La confrontation avec les insurgés pro-russes de l'est de l'Ukraine a tourné à la déroute pour les forces du pouvoir pro-européen de Kiev mercredi, à quelques heures de pourparlers décisifs à Genève.

Face à l'aggravation continue de la pire crise Est-Ouest depuis la fin de la guerre froide, l'Otan a annoncé un renforcement des mesures de défense de ses membres d'Europe orientale. Les pays baltes ou la Pologne sont en effet particulièrement inquiets face à ce qu'ils dénoncent comme un interventionnisme russe.

Quant aux États-Unis, ils ont indiqué «préparer activement» de nouvelles sanctions contre la Russie, un avertissement clair alors que s'ouvrent jeudi matin à Genève les premières discussion directes sur la crise entre chefs de la diplomatie américain, russe, ukrainien et européen. Moscou doit montrer sa volonté de désescalade sur le terrain et reconnaître l'engagement de Kiev à mener des réformes constitutionnelles selon Washington.

John Kerry, arrivé à Genève mercredi soir, a espéré aider à établir «un vrai dialogue entre la Russie et l'Ukraine», a indiqué aux journalistes un haut responsable dans son avion.

Mais le chef de la diplomatie ukrainienne, Andrïï Dechtchitsa, a clairement demandé à son arrivée à Genève que la Russie cesse de ssoutenir «les activités terroristes» en Ukraine et qu'elle «retire ses troupes de la frontière est» du pays.
^^^^^^^^^^^^^^^^
EXERCICES —
1. Relevez toutes les citations placées entre guillemets dans l'extrait sur la crise ukrainienne.
2. Répondez à ces questions d'après l'extrait sur la crise ukrainienne :
(a) Quelle mesure l'Otan a-t-elle annoncée ?
(b) Quand s'ouvrent les discussions directes à Genève ?
(c) Qui est le chef de la diplomatie ukrainienne ?
3. Rédigez la suite de l'extrait sur la crise ukrainienne à partir de sa dernière phrase.

DONNÉES FOURNIES —
^^^^^^^^^^^^^^^^
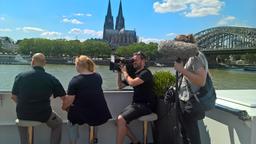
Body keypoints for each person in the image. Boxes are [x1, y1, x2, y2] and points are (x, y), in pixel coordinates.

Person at [11, 53, 66, 144]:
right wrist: (65, 106)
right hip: (43, 114)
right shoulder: (51, 78)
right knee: (58, 123)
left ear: (32, 62)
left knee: (22, 123)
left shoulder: (20, 76)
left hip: (23, 113)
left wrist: (25, 105)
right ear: (45, 63)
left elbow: (13, 97)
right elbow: (64, 97)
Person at [62, 55, 112, 144]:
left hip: (82, 114)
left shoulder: (75, 81)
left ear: (78, 65)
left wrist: (64, 107)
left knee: (71, 121)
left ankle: (73, 142)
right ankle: (94, 139)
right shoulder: (98, 77)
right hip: (100, 113)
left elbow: (69, 101)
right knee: (94, 121)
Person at [174, 34, 208, 144]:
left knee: (192, 136)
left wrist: (181, 69)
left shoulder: (196, 56)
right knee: (184, 133)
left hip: (191, 101)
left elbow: (201, 81)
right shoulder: (187, 58)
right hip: (183, 100)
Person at [116, 51, 155, 144]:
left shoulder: (146, 73)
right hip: (136, 104)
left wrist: (125, 72)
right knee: (118, 121)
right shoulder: (134, 73)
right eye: (133, 60)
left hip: (146, 105)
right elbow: (120, 86)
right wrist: (119, 73)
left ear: (143, 60)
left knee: (121, 120)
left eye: (136, 60)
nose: (134, 62)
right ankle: (135, 142)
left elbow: (132, 83)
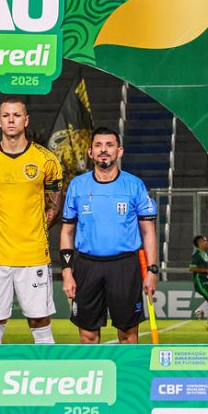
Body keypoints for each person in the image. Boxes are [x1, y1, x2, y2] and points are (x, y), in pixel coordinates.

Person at [0, 98, 63, 344]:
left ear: (26, 120)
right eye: (6, 115)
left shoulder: (46, 159)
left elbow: (55, 205)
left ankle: (48, 369)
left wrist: (35, 230)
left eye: (17, 115)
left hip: (33, 255)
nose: (11, 120)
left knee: (40, 323)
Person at [60, 127, 158, 344]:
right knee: (87, 335)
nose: (103, 150)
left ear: (119, 151)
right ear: (90, 152)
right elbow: (67, 232)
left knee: (128, 334)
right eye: (98, 145)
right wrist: (67, 272)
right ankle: (93, 368)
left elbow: (148, 231)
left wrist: (152, 270)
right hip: (87, 266)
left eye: (109, 145)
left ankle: (127, 369)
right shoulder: (77, 185)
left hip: (125, 266)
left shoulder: (134, 185)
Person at [189, 235, 208, 331]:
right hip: (201, 282)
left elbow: (205, 269)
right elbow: (192, 268)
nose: (206, 242)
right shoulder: (196, 255)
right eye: (204, 241)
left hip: (206, 281)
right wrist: (206, 270)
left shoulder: (204, 254)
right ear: (199, 243)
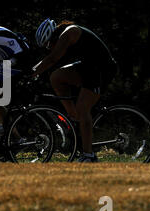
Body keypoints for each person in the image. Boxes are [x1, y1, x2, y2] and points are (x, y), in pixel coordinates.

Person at [31, 18, 117, 162]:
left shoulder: (69, 33)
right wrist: (34, 70)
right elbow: (52, 60)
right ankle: (73, 116)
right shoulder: (61, 36)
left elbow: (52, 58)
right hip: (88, 66)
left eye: (48, 44)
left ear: (53, 36)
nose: (49, 47)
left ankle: (89, 155)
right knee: (56, 77)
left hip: (102, 69)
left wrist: (32, 72)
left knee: (83, 108)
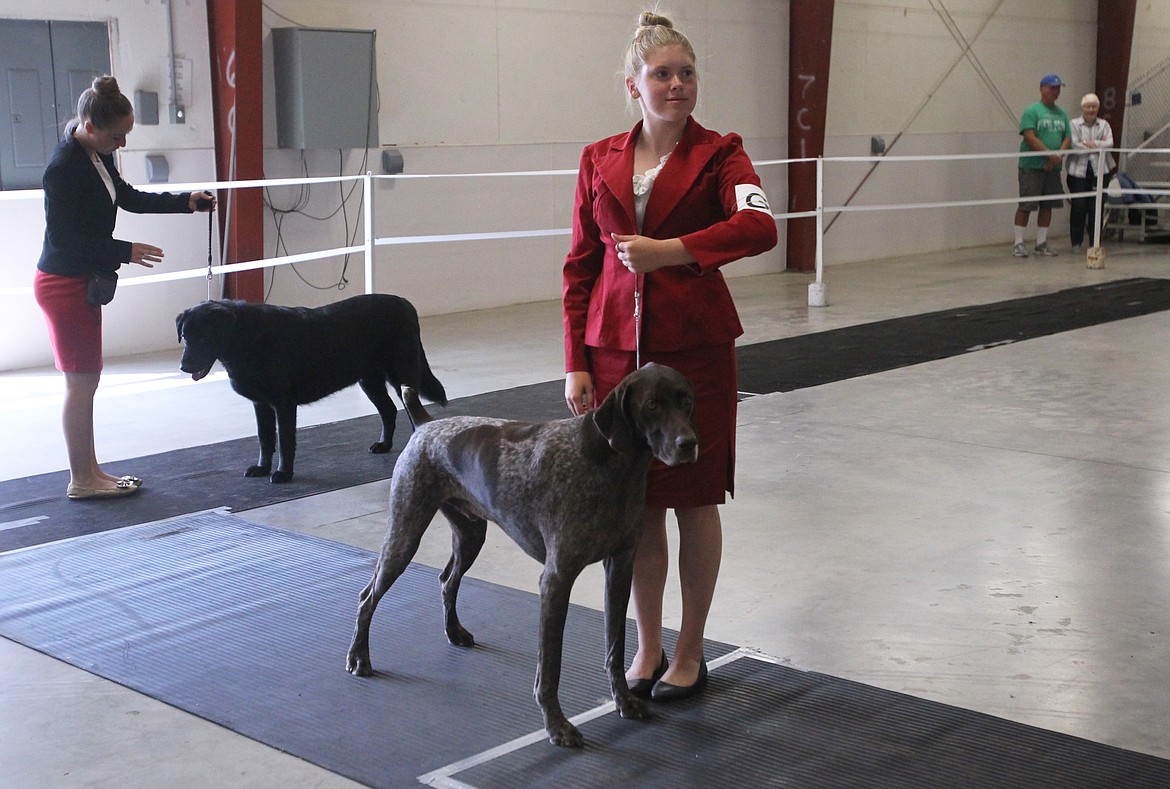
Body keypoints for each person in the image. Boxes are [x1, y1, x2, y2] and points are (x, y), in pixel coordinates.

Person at [562, 12, 777, 701]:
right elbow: (580, 266)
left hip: (696, 360)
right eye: (663, 74)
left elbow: (758, 225)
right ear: (635, 84)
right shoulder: (597, 158)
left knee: (694, 498)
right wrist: (576, 360)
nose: (677, 84)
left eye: (687, 73)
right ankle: (647, 646)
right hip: (615, 363)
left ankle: (690, 650)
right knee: (638, 507)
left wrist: (673, 252)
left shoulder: (722, 154)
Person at [33, 75, 216, 500]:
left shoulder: (94, 154)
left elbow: (127, 196)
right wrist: (124, 250)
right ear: (91, 126)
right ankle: (82, 479)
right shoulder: (63, 168)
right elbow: (64, 240)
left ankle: (91, 470)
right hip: (64, 284)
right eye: (118, 136)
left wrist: (184, 200)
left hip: (79, 281)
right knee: (81, 382)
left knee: (86, 381)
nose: (123, 144)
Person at [1012, 73, 1072, 258]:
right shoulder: (1032, 111)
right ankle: (1019, 242)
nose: (1055, 92)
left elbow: (1067, 137)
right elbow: (1030, 136)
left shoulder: (1062, 114)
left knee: (1048, 205)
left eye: (1058, 88)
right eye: (1052, 87)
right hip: (1032, 166)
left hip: (1053, 167)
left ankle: (1041, 242)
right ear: (1042, 88)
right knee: (1027, 203)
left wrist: (1058, 156)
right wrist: (1049, 155)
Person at [1066, 92, 1115, 253]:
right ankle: (1076, 242)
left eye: (1094, 107)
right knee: (1079, 207)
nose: (1091, 110)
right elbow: (1073, 145)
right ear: (1082, 108)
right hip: (1077, 173)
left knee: (1096, 208)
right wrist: (1096, 146)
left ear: (1098, 108)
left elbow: (1110, 144)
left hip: (1100, 172)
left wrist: (1089, 144)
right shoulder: (1073, 124)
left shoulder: (1104, 124)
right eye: (1088, 107)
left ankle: (1095, 243)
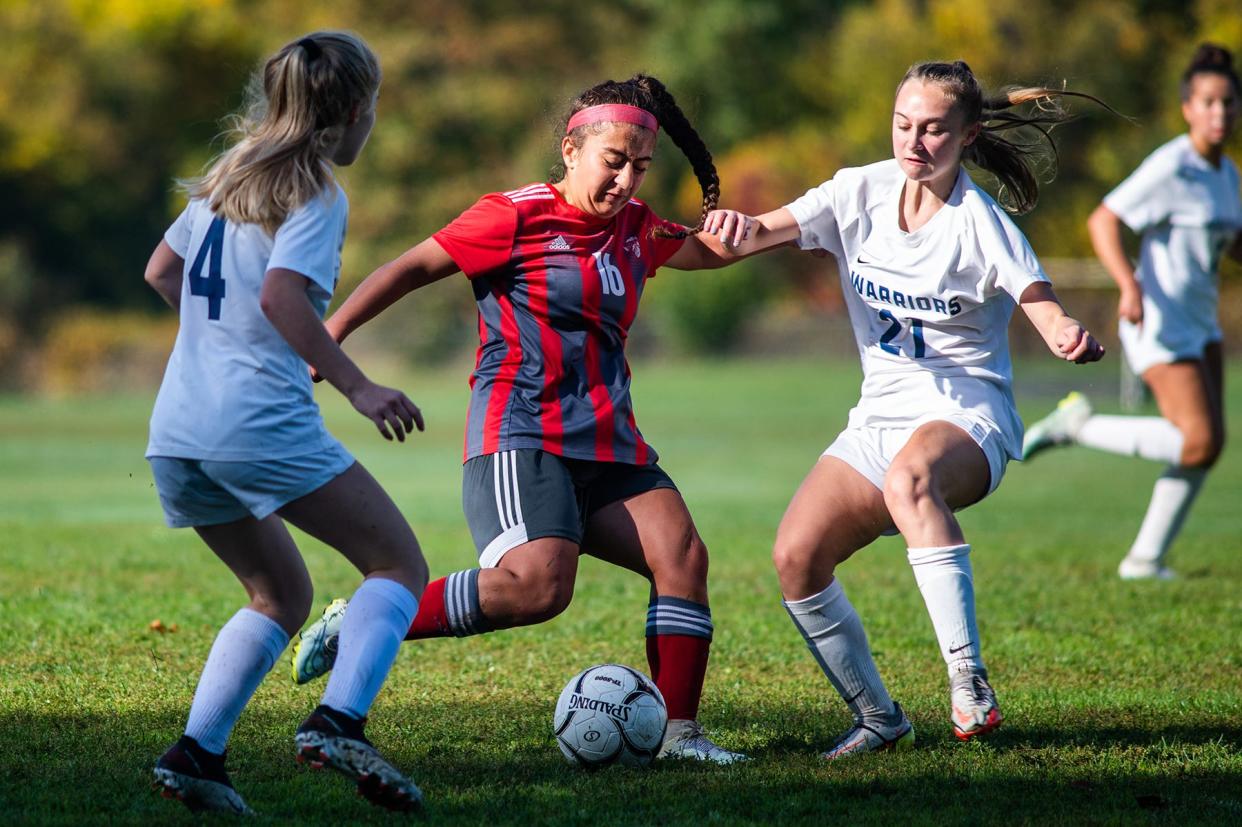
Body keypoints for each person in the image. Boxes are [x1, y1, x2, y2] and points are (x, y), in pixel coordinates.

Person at [290, 74, 748, 763]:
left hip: (611, 443)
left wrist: (816, 221)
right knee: (536, 588)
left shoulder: (637, 227)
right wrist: (330, 343)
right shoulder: (515, 214)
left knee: (680, 555)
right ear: (571, 149)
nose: (626, 180)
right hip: (522, 434)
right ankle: (364, 616)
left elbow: (712, 249)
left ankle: (680, 734)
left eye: (641, 167)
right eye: (613, 162)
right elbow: (409, 267)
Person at [702, 60, 1105, 757]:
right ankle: (878, 718)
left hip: (969, 417)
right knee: (796, 556)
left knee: (911, 479)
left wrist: (1065, 332)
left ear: (967, 136)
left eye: (934, 131)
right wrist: (679, 236)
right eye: (904, 125)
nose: (914, 142)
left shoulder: (978, 223)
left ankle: (968, 683)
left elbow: (1039, 301)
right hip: (877, 419)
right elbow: (753, 235)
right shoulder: (858, 191)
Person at [144, 31, 431, 813]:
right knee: (398, 565)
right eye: (375, 106)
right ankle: (339, 721)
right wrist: (357, 385)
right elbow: (280, 298)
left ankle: (197, 752)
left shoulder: (222, 179)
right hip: (255, 422)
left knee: (279, 593)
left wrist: (214, 344)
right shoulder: (315, 190)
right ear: (352, 112)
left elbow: (161, 271)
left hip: (176, 430)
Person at [1024, 43, 1241, 580]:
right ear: (1188, 108)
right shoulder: (1173, 166)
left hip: (1200, 321)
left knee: (1207, 445)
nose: (1219, 113)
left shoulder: (1228, 174)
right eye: (1208, 102)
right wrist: (1128, 286)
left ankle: (1145, 559)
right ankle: (1078, 427)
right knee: (1200, 439)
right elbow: (1103, 220)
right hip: (1158, 322)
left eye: (1229, 103)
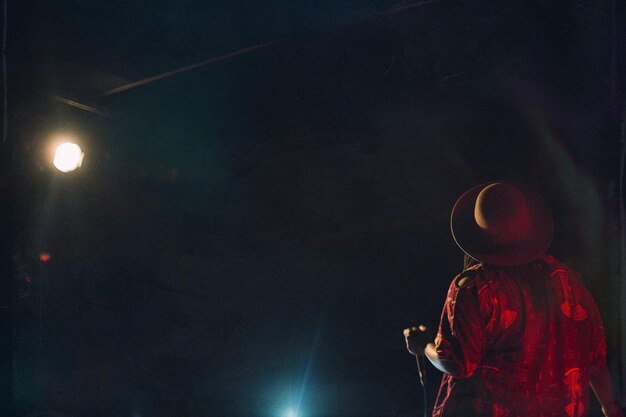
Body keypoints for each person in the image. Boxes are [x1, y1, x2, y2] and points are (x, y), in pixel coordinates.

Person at [404, 182, 624, 417]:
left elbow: (457, 364)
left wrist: (424, 346)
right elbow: (594, 353)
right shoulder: (565, 280)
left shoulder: (474, 289)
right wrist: (608, 405)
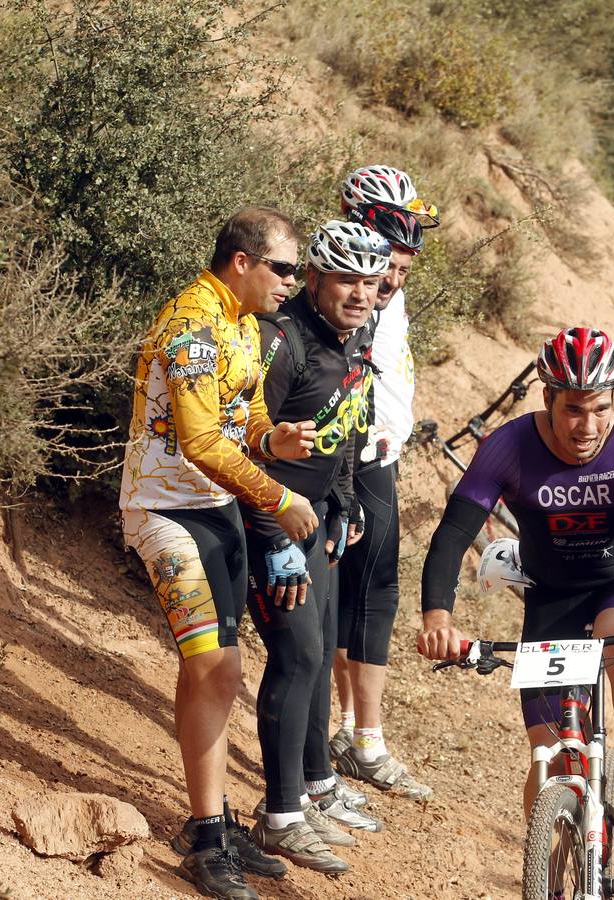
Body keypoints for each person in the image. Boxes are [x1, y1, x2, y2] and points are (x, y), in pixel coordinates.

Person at [417, 327, 614, 857]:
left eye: (601, 409)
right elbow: (451, 537)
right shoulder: (508, 448)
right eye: (574, 410)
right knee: (548, 756)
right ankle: (553, 867)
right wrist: (437, 619)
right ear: (547, 398)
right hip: (552, 595)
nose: (588, 426)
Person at [119, 206, 320, 900]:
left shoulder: (242, 322)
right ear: (243, 262)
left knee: (221, 670)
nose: (293, 282)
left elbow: (246, 419)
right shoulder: (191, 326)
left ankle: (213, 820)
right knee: (212, 666)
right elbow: (203, 441)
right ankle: (207, 836)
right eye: (285, 268)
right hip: (163, 508)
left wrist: (275, 441)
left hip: (213, 510)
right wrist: (278, 497)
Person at [241, 220, 391, 874]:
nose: (360, 294)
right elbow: (246, 444)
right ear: (314, 277)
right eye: (345, 280)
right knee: (297, 657)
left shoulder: (353, 336)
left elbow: (348, 428)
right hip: (270, 524)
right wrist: (273, 540)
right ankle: (280, 817)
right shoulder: (282, 341)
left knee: (318, 645)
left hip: (322, 519)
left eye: (371, 281)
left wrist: (348, 504)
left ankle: (317, 785)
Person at [330, 186, 436, 801]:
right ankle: (360, 738)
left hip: (378, 454)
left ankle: (351, 730)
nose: (395, 273)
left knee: (360, 593)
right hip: (357, 457)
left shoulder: (385, 294)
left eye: (404, 263)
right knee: (367, 592)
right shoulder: (356, 297)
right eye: (392, 255)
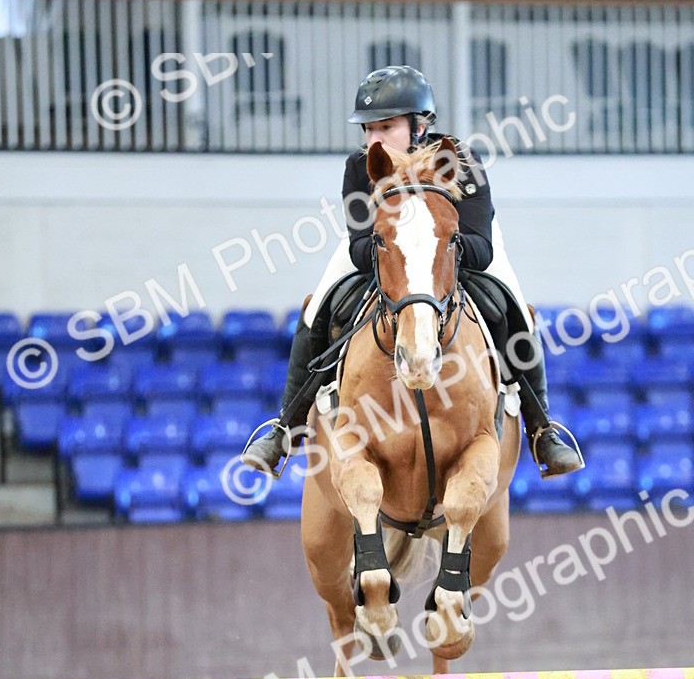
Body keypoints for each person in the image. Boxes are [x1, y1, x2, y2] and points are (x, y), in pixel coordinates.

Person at [242, 65, 582, 478]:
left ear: (419, 126)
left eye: (386, 127)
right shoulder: (360, 167)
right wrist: (400, 253)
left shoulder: (459, 160)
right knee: (319, 307)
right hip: (387, 252)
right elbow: (359, 245)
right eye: (368, 129)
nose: (374, 139)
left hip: (458, 251)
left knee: (513, 307)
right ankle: (285, 428)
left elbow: (481, 246)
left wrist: (435, 253)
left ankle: (542, 430)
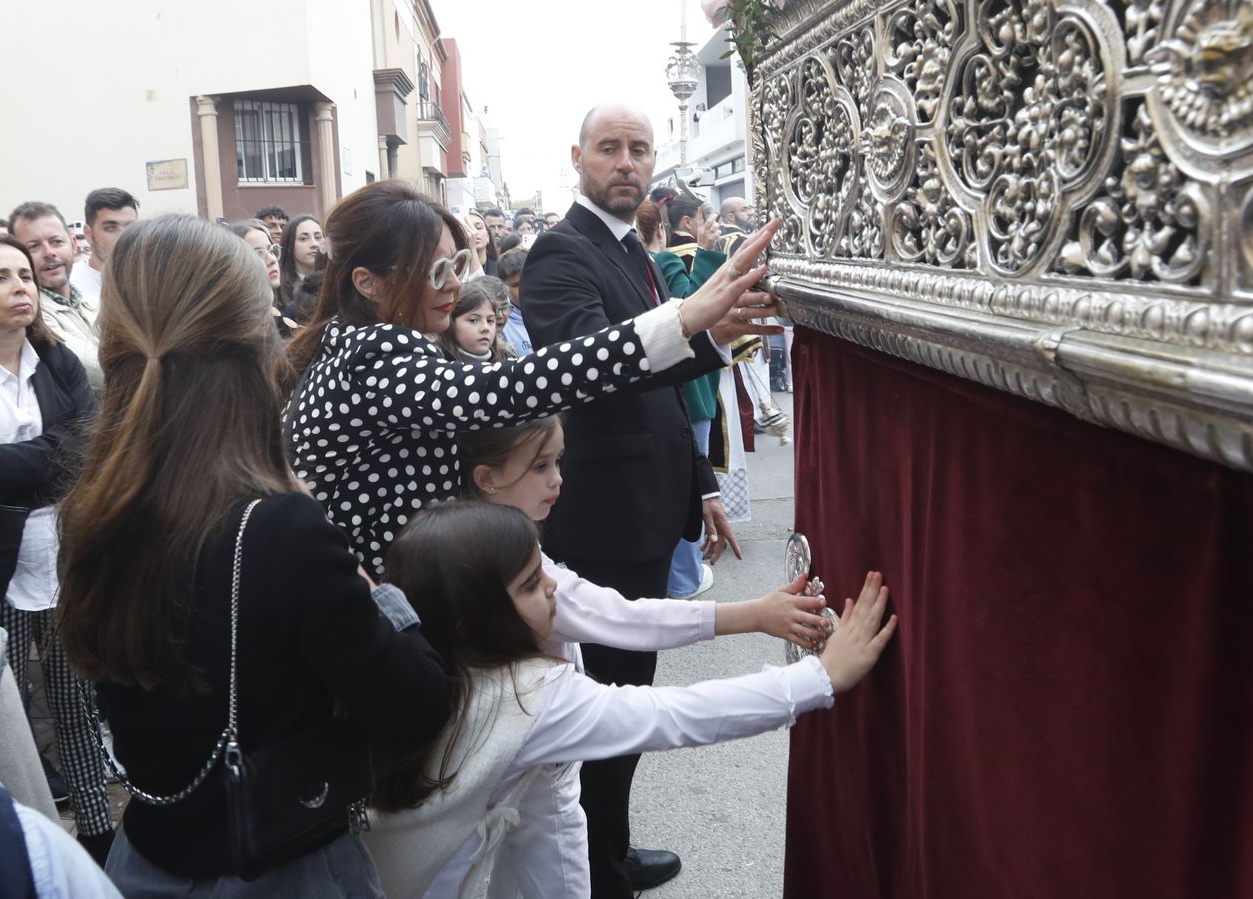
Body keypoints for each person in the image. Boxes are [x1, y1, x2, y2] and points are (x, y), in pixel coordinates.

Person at [56, 214, 450, 893]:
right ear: (254, 340)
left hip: (146, 858)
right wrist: (377, 591)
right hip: (283, 865)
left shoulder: (92, 507)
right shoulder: (280, 528)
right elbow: (414, 706)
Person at [363, 498, 894, 899]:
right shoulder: (528, 699)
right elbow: (676, 715)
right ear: (475, 620)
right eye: (531, 583)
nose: (553, 587)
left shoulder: (427, 656)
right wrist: (820, 678)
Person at [520, 101, 783, 897]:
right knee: (609, 703)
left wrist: (701, 482)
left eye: (639, 149)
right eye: (610, 148)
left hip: (654, 499)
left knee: (631, 691)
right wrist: (699, 323)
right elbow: (597, 367)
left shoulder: (632, 248)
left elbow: (662, 380)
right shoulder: (559, 254)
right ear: (578, 156)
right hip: (601, 513)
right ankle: (598, 868)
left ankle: (614, 848)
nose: (626, 162)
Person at [283, 179, 776, 578]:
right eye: (436, 273)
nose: (456, 284)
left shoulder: (358, 343)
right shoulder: (373, 353)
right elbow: (514, 386)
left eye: (457, 264)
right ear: (368, 282)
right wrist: (681, 320)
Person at [0, 235, 115, 862]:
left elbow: (85, 451)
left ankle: (101, 835)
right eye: (1, 277)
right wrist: (35, 456)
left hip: (62, 553)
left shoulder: (59, 362)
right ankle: (21, 842)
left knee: (75, 699)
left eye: (25, 274)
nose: (22, 286)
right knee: (11, 714)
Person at [0, 538, 123, 898]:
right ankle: (23, 842)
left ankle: (96, 830)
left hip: (60, 574)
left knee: (77, 712)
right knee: (10, 726)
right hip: (2, 583)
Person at [637, 197, 721, 599]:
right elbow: (700, 309)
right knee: (690, 483)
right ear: (662, 230)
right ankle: (684, 578)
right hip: (686, 384)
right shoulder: (666, 261)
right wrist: (706, 252)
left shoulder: (645, 263)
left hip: (665, 387)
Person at [8, 202, 101, 389]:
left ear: (73, 245)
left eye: (56, 242)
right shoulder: (30, 317)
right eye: (33, 247)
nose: (49, 253)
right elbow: (102, 372)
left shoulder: (91, 302)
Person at [227, 218, 298, 337]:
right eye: (258, 253)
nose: (272, 259)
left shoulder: (287, 326)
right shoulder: (230, 329)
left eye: (271, 250)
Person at [70, 187, 139, 305]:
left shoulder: (150, 279)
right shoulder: (70, 283)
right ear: (88, 234)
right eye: (110, 228)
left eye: (130, 227)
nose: (122, 236)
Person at [437, 277, 512, 363]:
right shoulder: (436, 362)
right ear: (452, 322)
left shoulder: (507, 361)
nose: (485, 328)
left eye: (490, 321)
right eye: (473, 320)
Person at [278, 213, 324, 312]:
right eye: (303, 239)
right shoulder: (280, 288)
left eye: (318, 237)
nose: (314, 244)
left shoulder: (335, 281)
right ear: (289, 246)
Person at [496, 247, 532, 357]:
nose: (525, 289)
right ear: (504, 287)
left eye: (529, 281)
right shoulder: (500, 321)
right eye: (516, 285)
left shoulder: (553, 309)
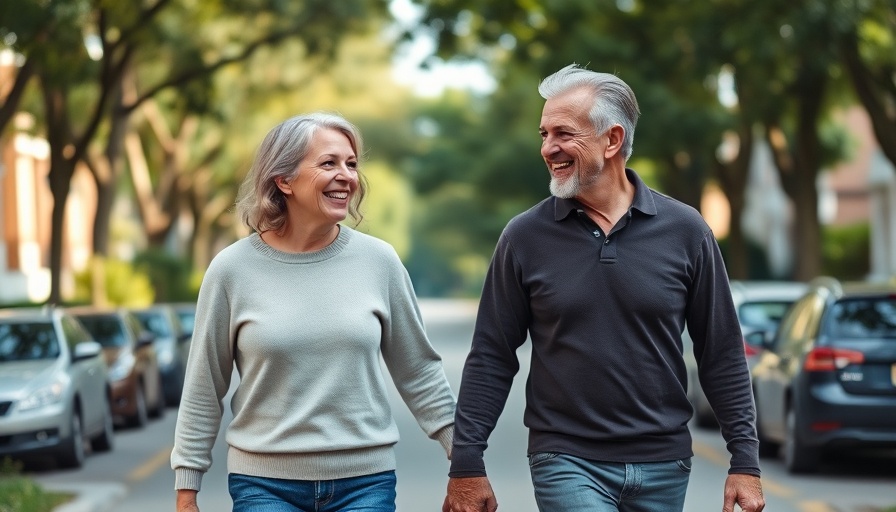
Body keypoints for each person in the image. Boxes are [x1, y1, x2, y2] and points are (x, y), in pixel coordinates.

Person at [442, 64, 765, 512]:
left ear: (612, 140)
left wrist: (745, 462)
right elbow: (492, 354)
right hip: (565, 458)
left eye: (563, 134)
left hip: (664, 462)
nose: (547, 148)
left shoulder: (687, 231)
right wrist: (466, 463)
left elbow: (722, 350)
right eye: (544, 134)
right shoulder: (524, 237)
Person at [171, 112, 456, 512]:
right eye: (329, 163)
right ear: (283, 180)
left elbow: (419, 371)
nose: (347, 176)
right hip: (264, 484)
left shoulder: (379, 262)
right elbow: (204, 385)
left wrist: (465, 459)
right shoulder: (231, 270)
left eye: (351, 164)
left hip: (365, 482)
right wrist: (187, 490)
^^^^^^^^^^^^^^^^
CORRIGÉ —
1.
- «préparer activement»
- «un vrai dialogue entre la Russie et l'Ukraine»
- «les activités terroristes»
- «retire ses troupes de la frontière est»

2.
(a) Un renforcement des mesures de défense de ses membres d'Europe orientale.
(b) Jeudi matin.
(c) Andrïï Dechtchitsa.

3.
En Ukraine, les pro-russes réclament un rattachement à la Russie, ou au minimum une «fédéralisation» de l'Ukraine donnant des pouvoirs étendus aux régions.

Le chef de la diplomatie ukrainienne a également réitéré le refus de la fédéralisation soutenue par Moscou, répétant que son gouvernement prévoit des réformes pour donner plus de pouvoirs aux régions.

«Mais c'est à l'Ukraine, au gouvernement ukrainien et au peuple ukrainien de décider sur ces questions. Nous n'allons pas discuter avec la Russie les développements internes de l'Ukraine», a-t-il dit.

Et à Moscou le ministre russe des Affaires étrangères Sergueï Lavrov a, lui, dénoncé un État ukrainien «qui a cessé de fonctionner».

Blindés capturés 

Sur le terrain, les forces loyalistes ukrainiennes ont en effet accumulé mercredi les revers face aux groupes armés autour de Slaviansk, ville emblématique de la dernière série d'insurrections pro-russes, contrôlée depuis samedi par des forces séparatistes.

Une colonne ukrainienne envoyée dans le cadre de «l'opération antiterroriste» lancée par Kiev pour reprendre la main a été bloquée par des manifestants pro-russes à quelques kilomètres au sud de Slaviansk.

Six blindés ont été saisis par un des groupes de combattants aux uniformes sans identification qui multiplient les actions depuis 10 jours dans l'Est russophone. Ils ont rejoint, drapeaux russes au vent, la défense de Slaviansk.

Après de longues heures de confrontation avec des manifestants, les hommes du reste de la colonne -quinze blindés restés coincés à Kramatorsk- ont fini, certains en larmes, par déposer les armes, sous les cris de «bravo les gars».

Les blindés capturés sont arrivés à Slaviansk chargés de plusieurs dizaines d'hommes puissamment armés, souvent cagoulés, vêtus des mêmes uniformes sans insignes.

Selon Kiev et les Occidentaux, ces groupes armés, ironiquement baptisés «hommes verts» en Ukraine, sont en fait des soldats d'élite russes, comme ceux qui étaient à l'oeuvre en Crimée avant le rattachement de la péninsule ukrainienne à la Russie en mars. Moscou nie avoir des soldats ou des agents en territoire ukrainien.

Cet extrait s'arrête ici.